Tex Med. 2017;113(2):31-36.

By Herbert L. DuPont, MD

Emerging and reemerging infections have become prevalent in the United States since the 1970s, causing illness, death, and fear among the public. The published literature was reviewed to offer a perspective on risk factors for disease acquisition and to allow a prediction of the next microbial assault after Ebola and Zika. Four well-integrated factors likely will contribute simultaneously: animals colonized or infected by pathogens capable of human transmission, microbes recurrently changing their virulence, a growing number of susceptible people, and climatic and environmental factors encouraging disease transmission. The next pathogen likely to emerge in an important way in the United States is a new mutant virus arising from a well-established RNA virus family. Standard public health principles, including monitoring general populations for disease, developing new reagents as pathogens arise, implementing control efforts such as effective antibiotic stewardship programs, and vaccine development and administration will minimize damage from the emerging organisms.  

Introduction

Infectious diseases have been important causes of suffering and death throughout history, with intermittent pandemics that produced millions of deaths. In recent years in Western countries, we continue to see emerging infectious diseases with origins in tropical and semitropical regions with less dramatic health impact for general populations. In this review, we will look at the factors important in emergence and reemergence and consider the role played by animals in human infections. Prediction of the next disease epidemics will be made along with thoughts about critical public health efforts needed to control future infectious disease threats.

Infectious Diseases in Evolution

An important concept in the history of infectious diseases is that first societal exposure to a virulent microbe may have greater health implications than disease from endemic microorganisms. The indigenous populations of Aztecs in Mexico and Incas in Peru lived isolated from other groups. In the early 1500s, Hernando Cortes and Francisco Pizarro and their men and other European colonialists coming from complex integrated societies brought with them smallpox, measles, and other infectious agents to the susceptible Native American populations, resulting in high rates of disease and devastation.1

Measles virus arrived in the Hawaiian Islands for the first time in 1848, killing 10 percent to 33 percent of the native population.2 During 1918–19, a new pandemic strain of H1N1 influenza virus of avian origin killed 20 million people worldwide. When the Apollo flights of 1963–72 returned to Earth from the moon, the astronauts were trapped and observed in NASA trailers for three weeks to prevent importation of lunar microbes to susceptible populations on earth. The mobile unit used is on display in the Smithsonian Institute in Washington, D.C.3

In the early 20th century, advances in water quality, sanitation, vaccines, antibiotics, and reduced fertility rate in the western world were associated with an apparent reduction in serious infections, leading to an era of optimism about the future burden of infectious diseases. Things began to change when the American Legion held its three-day annual meeting at the Bellevue-Stratford Hotel in Philadelphia in 1976. The same year, an outbreak of Ebola virus infection occurred in the Democratic Republic of Congo, followed by the first cases of AIDS in 1981 followed a global increase in multidrug-resistant tuberculosis. Group A Streptococcus pyogenes invasive disease emerged in the mid-1980s.

**ENTRIES SUPPLIED**
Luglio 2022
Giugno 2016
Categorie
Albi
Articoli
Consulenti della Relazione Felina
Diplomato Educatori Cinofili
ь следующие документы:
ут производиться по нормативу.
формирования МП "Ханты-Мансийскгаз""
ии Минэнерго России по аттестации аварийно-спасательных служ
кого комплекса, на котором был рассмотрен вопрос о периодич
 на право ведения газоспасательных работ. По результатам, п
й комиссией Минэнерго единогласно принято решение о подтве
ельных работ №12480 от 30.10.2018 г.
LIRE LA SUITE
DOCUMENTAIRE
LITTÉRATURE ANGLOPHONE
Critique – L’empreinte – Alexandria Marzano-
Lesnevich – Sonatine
...
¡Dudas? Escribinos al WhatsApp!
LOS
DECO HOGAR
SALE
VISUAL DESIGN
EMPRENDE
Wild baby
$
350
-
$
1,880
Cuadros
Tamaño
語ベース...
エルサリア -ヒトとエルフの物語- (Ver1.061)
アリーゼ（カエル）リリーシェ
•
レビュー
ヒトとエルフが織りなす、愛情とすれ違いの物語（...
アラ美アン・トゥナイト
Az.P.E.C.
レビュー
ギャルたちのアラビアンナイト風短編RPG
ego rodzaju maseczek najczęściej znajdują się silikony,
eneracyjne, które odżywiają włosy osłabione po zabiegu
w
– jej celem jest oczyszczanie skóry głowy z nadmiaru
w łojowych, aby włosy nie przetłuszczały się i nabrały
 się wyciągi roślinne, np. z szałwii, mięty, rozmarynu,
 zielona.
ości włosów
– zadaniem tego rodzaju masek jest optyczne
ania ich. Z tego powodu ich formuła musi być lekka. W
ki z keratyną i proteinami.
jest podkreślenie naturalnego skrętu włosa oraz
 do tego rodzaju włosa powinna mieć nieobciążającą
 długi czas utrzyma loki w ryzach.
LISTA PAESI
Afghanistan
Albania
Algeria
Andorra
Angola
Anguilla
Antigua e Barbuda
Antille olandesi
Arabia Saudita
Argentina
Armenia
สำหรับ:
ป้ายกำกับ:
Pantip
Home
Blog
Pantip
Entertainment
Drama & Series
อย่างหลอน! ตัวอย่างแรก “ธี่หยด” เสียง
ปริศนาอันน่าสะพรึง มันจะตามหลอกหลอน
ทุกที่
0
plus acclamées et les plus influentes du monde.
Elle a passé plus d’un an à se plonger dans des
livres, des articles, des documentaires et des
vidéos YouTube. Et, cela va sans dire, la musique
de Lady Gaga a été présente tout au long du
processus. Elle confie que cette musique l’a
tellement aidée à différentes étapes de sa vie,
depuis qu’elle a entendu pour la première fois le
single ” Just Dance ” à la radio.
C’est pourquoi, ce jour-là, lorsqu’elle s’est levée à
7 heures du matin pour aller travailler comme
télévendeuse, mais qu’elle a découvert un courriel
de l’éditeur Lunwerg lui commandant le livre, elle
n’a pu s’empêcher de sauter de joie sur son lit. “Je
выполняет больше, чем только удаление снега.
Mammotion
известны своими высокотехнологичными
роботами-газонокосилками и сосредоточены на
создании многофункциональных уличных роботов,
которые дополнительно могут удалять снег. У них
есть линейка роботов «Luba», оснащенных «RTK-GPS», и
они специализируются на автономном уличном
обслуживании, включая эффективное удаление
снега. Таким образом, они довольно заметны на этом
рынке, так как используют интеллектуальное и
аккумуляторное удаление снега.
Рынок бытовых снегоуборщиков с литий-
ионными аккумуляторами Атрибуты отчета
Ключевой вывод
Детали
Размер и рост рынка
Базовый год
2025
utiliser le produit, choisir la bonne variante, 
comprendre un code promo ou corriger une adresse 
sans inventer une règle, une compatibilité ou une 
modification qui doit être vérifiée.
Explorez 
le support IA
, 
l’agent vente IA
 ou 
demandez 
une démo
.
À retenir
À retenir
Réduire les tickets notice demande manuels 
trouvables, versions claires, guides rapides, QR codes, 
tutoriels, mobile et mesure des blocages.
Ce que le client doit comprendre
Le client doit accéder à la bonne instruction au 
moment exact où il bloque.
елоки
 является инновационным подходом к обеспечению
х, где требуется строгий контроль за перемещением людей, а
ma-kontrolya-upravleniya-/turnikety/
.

**TASK BRIEF**
Please reproduce the passage of the review on emerging infections, starting at "Infectious diseases have" and ending at "infectious disease threats.".

**RESPONSE TO THE TASK**
Infectious diseases have been important causes of suffering and death throughout history, with intermittent pandemics that produced millions of deaths. In recent years in Western countries, we continue to see emerging infectious diseases with origins in tropical and semitropical regions with less dramatic health impact for general populations. In this review, we will look at the factors important in emergence and reemergence and consider the role played by animals in human infections. Prediction of the next disease epidemics will be made along with thoughts about critical public health efforts needed to control future infectious disease threats.